──────── PASSAGE PROVIDED ────────

Molemo Moiloa and Nare Mokgotho have been working together since 2009 in the form of their Joburg based interdisciplinary artistic collaboration: MADEYOULOOK. Their collective work encourages engagement with everyday practices of Black lives in a way that, when observed closely, can speak to a much broader set of urgent social and political issues in South Africa and beyond.
The collective has produced non-commercial work that has taken a variety of forms, mostly held outside gallery spaces. For instance, in Ejaradini (2019-ongoing) they explore how Black gardeners have redefined the practice of gardening as a self-investment care ritual located outside the frameworks of labour and productive time, and the ways these strategies could be translated to re-defining museum practices. In Corner Loving (2015-2016), they research Black love and forms of intimacy in public space in inner city Joburg and some neighbouring townships, considering romantic love as intellectually worthy through ‘architectural-style’ drawings, texts and performances.
For documenta fifteen, MADEYOULOOK is exhibiting Mafolofolo: place of recovery (2022) an installation that presents the little-known history of the Bakoni as a case from which to reflect on the idea of repair through land in South Africa. As the only artwork in a former ballroom inside the Hotel Hessenland venue, Mafolofolo welcomes visitors with solitude and dim lights. The space is anchored by circular plywood structures in which the collective has plotted a historical tracking of the Bakoni. There are maps from the Northeast region of South Africa plotted onto the floor too. This is a site of grief, but also of respect and imagination. There is an important story to be told here. Visitors appear to recognize this as they enter the space and sit down quietly. Most close their eyes, waiting for the 20 minute sound piece to begin.

────────

EXERCISE TASK A -> Reproduce the listing word for word, beginning at its first line and stopping after the line that contains "local contrast: on, module defaults".

──────── DATA IN THIS EXERCISE ────────

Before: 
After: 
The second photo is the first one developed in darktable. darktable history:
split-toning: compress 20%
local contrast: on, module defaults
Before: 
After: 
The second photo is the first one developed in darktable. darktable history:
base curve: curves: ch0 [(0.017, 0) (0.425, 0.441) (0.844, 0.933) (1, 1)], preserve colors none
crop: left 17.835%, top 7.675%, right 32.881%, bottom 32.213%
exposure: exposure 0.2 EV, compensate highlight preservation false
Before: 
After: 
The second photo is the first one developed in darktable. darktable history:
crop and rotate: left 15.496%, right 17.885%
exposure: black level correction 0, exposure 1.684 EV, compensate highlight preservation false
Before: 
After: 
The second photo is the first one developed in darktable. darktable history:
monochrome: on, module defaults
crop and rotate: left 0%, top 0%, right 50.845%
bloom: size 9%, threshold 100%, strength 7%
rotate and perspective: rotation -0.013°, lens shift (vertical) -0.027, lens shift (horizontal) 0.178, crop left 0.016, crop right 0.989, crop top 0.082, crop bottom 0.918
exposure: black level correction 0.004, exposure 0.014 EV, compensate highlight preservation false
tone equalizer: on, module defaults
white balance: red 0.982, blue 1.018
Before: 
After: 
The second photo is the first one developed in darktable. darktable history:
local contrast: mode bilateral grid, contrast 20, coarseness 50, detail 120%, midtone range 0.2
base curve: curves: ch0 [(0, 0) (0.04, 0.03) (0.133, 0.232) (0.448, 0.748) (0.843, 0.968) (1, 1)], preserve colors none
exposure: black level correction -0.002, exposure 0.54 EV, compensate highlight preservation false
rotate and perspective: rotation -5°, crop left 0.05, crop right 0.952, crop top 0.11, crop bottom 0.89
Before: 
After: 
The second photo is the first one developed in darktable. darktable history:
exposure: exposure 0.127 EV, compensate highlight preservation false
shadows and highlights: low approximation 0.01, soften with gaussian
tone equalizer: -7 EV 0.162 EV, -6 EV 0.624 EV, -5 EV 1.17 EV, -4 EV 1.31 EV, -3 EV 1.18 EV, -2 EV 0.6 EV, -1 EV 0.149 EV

────────

EXERCISE TASK B -> In the MADEYOULOOK passage, why does the installation Mafolofolo: place of recovery present the history of the Bakoni? Answer in one to three sentences.

TASK SOLUTION A ->
Before: 
After: 
The second photo is the first one developed in darktable. darktable history:
split-toning: compress 20%
local contrast: on, module defaults

TASK SOLUTION B -> It presents the little-known history of the Bakoni as a case from which to reflect on the idea of repair through land in South Africa.